Aurora and Arturo would think he was alone if they looked into the yard. Eventually, he

convinced Doe to climb inside his sleeping bag with him. At first, they would lie together

as Torres smoked his pipe and blew methamphetamine smoke into Doe’s mouth from

about an inch away, a practice called “shotgunning.” Eventually, Torres convinced Doe

to lie in the sleeping bag facing him in a hugging position. Doe said she felt

uncomfortable because she was so physically close to Torres and didn’t like hugging him.

Several times she refused, and appellant would get frustrated and withdraw, or as Doe

described it, “throw a little silent fit.” Once, Torres put his hand on Doe’s buttocks. Doe

said it felt “weird” and uncomfortable and that she did not know how to react.

Early on, Doe told Torres she liked girls and was not interested in men. She told

him, “I’m lesbian” and mentioned she had a girlfriend, although she confided she had not

4 yet had a sexual relationship with anyone. Torres urged Doe to “giv[e] being straight a

chance,” told her she may want children, and tried to convince her to wear more feminine

clothing. Doe insisted her sexual orientation was fixed and told Torres “I don’t like

[men’s] penises,” and insisted “I hate how they look. They look like aliens. They just

disgust[] me. I wouldn’t want to have that inside me.” Doe testified she twice told Torres

she would never want a penis inside her. He told her she didn’t know what she wanted.

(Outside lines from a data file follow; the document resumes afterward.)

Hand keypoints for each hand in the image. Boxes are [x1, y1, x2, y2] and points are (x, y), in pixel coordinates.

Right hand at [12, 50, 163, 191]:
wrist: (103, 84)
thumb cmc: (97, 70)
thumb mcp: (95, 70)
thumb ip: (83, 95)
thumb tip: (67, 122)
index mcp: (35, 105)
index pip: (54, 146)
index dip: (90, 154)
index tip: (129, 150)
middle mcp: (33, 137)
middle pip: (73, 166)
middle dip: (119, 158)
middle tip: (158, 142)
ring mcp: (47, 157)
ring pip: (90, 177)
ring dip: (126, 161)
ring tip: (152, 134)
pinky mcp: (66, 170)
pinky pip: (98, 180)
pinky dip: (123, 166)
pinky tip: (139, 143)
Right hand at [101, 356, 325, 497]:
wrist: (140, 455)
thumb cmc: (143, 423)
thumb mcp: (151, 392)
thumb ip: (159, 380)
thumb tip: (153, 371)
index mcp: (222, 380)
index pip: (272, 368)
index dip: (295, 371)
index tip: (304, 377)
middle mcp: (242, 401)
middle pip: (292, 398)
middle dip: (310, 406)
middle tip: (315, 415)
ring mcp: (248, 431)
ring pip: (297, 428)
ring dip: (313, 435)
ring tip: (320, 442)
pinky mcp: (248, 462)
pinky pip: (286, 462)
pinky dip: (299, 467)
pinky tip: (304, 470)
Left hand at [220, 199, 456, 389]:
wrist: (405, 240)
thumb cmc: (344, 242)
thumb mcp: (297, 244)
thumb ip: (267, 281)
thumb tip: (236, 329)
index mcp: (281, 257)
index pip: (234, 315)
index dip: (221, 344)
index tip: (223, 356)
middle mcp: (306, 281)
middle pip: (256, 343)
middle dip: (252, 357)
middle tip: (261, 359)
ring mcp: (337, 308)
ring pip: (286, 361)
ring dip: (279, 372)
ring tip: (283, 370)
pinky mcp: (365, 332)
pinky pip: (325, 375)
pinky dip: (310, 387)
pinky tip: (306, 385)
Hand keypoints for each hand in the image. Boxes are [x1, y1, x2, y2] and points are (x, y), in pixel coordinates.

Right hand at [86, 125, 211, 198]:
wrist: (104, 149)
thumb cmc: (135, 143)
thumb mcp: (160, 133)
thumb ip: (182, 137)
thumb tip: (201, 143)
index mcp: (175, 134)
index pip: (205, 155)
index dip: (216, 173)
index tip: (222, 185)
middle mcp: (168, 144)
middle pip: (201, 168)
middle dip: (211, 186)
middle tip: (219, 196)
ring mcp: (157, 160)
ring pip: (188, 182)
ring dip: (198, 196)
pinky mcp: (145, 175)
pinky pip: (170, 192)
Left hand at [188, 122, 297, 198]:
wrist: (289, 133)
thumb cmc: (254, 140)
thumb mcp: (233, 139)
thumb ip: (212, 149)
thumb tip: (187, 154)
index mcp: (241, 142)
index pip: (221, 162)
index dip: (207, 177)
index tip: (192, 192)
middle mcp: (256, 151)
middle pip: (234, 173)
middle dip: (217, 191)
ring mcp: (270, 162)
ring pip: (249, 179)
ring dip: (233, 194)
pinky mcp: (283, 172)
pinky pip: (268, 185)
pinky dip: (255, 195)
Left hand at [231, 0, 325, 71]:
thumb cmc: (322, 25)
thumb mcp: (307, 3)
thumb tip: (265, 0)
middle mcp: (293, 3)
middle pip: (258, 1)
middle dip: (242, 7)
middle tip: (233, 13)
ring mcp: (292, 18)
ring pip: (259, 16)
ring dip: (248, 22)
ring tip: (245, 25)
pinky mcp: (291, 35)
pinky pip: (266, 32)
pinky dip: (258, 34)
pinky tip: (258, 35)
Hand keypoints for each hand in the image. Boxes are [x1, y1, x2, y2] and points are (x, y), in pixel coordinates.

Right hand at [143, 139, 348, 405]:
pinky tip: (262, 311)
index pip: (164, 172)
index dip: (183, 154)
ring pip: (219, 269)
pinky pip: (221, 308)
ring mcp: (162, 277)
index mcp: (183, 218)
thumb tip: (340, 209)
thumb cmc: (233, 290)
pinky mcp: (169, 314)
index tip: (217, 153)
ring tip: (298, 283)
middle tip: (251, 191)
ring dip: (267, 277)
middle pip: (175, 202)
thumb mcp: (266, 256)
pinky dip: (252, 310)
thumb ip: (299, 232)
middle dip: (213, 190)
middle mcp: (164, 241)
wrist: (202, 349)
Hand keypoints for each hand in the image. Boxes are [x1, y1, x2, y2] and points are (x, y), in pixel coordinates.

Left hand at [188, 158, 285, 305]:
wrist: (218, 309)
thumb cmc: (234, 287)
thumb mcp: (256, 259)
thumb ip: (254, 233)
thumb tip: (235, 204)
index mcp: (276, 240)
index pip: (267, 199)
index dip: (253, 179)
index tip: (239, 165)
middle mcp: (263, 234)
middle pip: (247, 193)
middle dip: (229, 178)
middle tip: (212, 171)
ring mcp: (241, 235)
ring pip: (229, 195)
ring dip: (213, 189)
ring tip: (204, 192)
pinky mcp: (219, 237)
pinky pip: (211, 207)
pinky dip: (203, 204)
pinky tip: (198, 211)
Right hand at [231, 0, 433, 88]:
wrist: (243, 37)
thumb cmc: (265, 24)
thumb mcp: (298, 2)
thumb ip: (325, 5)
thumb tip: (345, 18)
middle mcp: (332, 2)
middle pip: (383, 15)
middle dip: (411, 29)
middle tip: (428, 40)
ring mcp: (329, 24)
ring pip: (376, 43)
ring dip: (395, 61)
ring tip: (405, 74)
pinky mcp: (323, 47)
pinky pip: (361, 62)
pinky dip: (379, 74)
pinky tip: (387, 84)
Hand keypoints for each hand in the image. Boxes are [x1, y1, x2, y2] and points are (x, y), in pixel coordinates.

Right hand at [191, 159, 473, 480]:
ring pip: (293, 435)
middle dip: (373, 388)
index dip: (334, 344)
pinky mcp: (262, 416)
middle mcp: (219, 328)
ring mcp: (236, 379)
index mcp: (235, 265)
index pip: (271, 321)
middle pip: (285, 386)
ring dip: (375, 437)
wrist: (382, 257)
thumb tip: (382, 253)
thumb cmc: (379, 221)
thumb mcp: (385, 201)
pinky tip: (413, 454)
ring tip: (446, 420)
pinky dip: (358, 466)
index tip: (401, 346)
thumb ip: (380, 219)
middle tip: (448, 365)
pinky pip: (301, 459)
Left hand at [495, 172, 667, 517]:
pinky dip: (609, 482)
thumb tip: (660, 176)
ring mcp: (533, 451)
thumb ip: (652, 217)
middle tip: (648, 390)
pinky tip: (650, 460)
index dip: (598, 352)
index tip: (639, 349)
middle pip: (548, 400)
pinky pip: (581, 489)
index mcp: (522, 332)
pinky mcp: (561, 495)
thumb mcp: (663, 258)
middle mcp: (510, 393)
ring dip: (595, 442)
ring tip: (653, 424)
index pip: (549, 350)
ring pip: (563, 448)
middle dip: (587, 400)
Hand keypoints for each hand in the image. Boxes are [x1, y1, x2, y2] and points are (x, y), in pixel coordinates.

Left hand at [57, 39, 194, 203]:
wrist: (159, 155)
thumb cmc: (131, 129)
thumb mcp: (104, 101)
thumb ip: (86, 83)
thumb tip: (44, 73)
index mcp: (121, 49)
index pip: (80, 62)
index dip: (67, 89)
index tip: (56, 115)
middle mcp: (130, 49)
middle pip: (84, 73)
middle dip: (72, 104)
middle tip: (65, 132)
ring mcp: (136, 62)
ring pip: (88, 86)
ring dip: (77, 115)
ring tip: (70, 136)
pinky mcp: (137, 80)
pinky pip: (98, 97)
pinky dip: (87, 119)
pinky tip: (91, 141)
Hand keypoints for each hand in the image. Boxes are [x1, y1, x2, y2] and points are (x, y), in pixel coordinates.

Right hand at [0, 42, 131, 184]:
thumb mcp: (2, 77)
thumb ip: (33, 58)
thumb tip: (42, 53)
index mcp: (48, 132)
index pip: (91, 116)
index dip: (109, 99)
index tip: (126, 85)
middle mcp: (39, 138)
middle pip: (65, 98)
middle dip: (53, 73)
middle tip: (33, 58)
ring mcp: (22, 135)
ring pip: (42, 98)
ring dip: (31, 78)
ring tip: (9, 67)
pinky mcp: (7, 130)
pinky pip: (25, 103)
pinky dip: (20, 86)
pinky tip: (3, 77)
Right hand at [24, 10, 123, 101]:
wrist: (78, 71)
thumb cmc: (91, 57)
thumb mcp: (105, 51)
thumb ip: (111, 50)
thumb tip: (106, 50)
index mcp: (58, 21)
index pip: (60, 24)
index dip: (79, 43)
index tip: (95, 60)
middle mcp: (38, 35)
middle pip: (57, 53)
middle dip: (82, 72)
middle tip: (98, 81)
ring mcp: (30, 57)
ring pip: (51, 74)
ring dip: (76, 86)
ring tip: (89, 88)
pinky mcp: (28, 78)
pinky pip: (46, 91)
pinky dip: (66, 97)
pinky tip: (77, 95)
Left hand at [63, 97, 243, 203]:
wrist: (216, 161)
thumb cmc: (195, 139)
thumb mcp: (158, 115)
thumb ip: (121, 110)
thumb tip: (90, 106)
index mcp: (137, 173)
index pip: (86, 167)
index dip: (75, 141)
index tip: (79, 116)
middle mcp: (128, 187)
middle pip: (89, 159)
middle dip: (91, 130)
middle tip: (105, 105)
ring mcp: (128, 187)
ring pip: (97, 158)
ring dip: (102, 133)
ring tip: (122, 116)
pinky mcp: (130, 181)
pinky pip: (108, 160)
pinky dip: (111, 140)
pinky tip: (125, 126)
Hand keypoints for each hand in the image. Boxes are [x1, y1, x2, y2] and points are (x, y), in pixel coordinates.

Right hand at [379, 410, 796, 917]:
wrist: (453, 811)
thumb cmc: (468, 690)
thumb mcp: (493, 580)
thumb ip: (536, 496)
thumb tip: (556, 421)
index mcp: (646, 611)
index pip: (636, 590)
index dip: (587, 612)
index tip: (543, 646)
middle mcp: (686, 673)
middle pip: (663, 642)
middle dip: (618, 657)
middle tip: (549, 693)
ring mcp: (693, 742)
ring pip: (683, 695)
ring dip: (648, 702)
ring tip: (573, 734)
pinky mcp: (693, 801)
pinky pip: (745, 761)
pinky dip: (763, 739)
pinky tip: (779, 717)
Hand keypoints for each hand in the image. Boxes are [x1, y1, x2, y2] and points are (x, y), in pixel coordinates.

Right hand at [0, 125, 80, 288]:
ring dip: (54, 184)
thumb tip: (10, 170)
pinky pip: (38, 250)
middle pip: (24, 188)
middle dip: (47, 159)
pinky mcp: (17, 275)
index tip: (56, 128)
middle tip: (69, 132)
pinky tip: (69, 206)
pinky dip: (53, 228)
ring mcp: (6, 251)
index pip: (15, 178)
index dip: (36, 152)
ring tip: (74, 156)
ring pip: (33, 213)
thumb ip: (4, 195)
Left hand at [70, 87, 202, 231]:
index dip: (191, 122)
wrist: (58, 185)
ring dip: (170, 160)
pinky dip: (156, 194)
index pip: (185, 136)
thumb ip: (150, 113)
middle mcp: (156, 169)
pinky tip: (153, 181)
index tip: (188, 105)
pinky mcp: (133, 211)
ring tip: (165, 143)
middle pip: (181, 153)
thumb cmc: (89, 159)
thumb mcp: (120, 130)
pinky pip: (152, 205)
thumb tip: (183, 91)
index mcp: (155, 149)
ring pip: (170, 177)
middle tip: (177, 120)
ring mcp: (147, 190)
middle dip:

Despite these protests, Torres continued introducing sexual topics and touching

into their relationship. He would joke with Doe about sex and show her pornography of

“mature women” on his tablet or his phone. Doe approximated that five out of seven

nights a week they would get into the sleeping bag at around 11:00 p.m., smoke drugs,

and Torres would touch her buttocks. This pattern continued for about five to six weeks.

Eventually, Torres began trying to touch her vaginal area too. Doe said, “I felt

disgusted because it was my dad. I didn’t want it, and it didn’t feel right.” Torres would

ask Doe if he could touch her, and she would respond, “No, I don’t want to do it.” He

would then ask why not and keep “begging and begging.” Sometimes he would pressure

her to let him touch her “just real quick.” Doe said she felt annoyance and pressure and

would eventually relent, and Torres would “do what he wanted to do” while she laid

there. This went on for about three weeks. Doe said she did not know who to talk to, and

questioned whether her friends would help her if she told them.